§ **Work item**:
Search the records that follow and extract every line containing the string "backend".

(Data items)
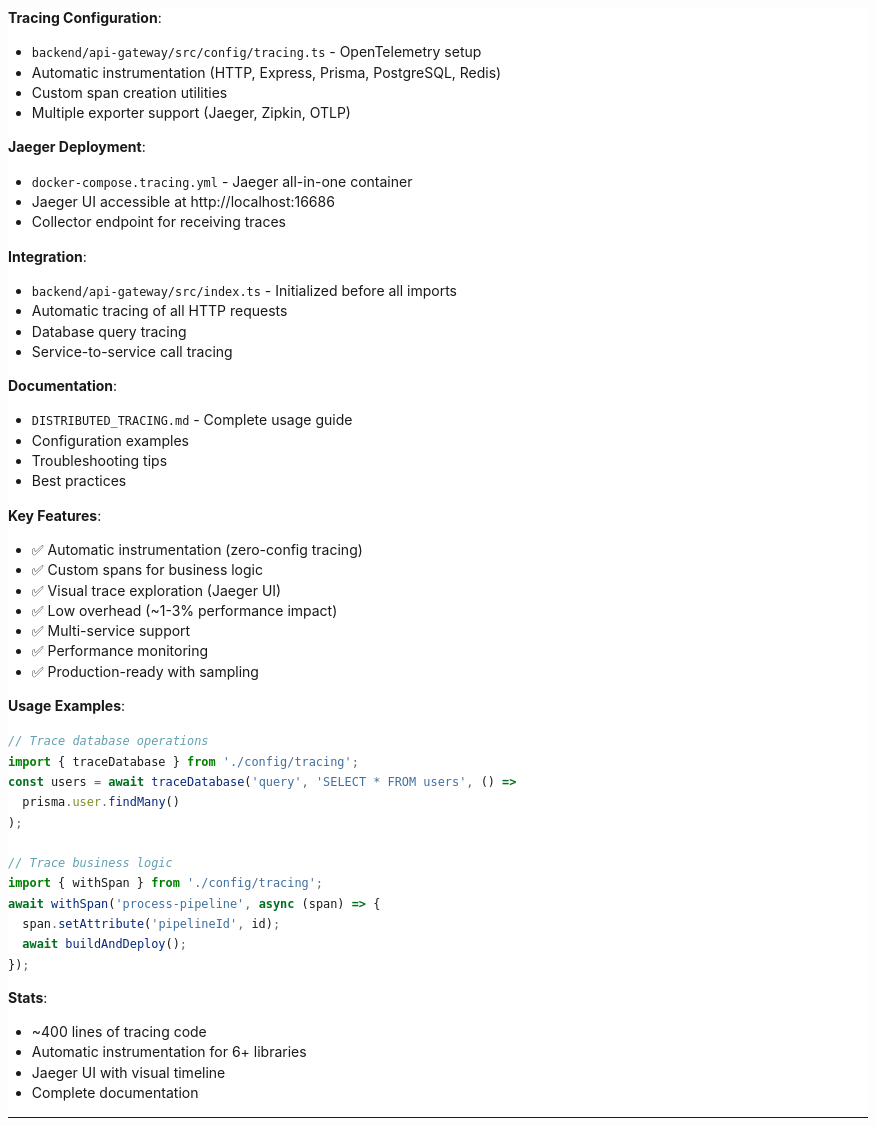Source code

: **Tracing Configuration**:
- `backend/api-gateway/src/config/tracing.ts` - OpenTelemetry setup
- Automatic instrumentation (HTTP, Express, Prisma, PostgreSQL, Redis)
- Custom span creation utilities
- Multiple exporter support (Jaeger, Zipkin, OTLP)

**Jaeger Deployment**:
- `docker-compose.tracing.yml` - Jaeger all-in-one container
- Jaeger UI accessible at http://localhost:16686
- Collector endpoint for receiving traces

**Integration**:
- `backend/api-gateway/src/index.ts` - Initialized before all imports
- Automatic tracing of all HTTP requests
- Database query tracing
- Service-to-service call tracing

**Documentation**:
- `DISTRIBUTED_TRACING.md` - Complete usage guide
- Configuration examples
- Troubleshooting tips
- Best practices

**Key Features**:
- ✅ Automatic instrumentation (zero-config tracing)
- ✅ Custom spans for business logic
- ✅ Visual trace exploration (Jaeger UI)
- ✅ Low overhead (~1-3% performance impact)
- ✅ Multi-service support
- ✅ Performance monitoring
- ✅ Production-ready with sampling

**Usage Examples**:
```typescript
// Trace database operations
import { traceDatabase } from './config/tracing';
const users = await traceDatabase('query', 'SELECT * FROM users', () =>
  prisma.user.findMany()
);

// Trace business logic
import { withSpan } from './config/tracing';
await withSpan('process-pipeline', async (span) => {
  span.setAttribute('pipelineId', id);
  await buildAndDeploy();
});
```

**Stats**:
- ~400 lines of tracing code
- Automatic instrumentation for 6+ libraries
- Jaeger UI with visual timeline
- Complete documentation

---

§ **Finished exercise**:
- `backend/api-gateway/src/config/tracing.ts` - OpenTelemetry setup
- `backend/api-gateway/src/index.ts` - Initialized before all imports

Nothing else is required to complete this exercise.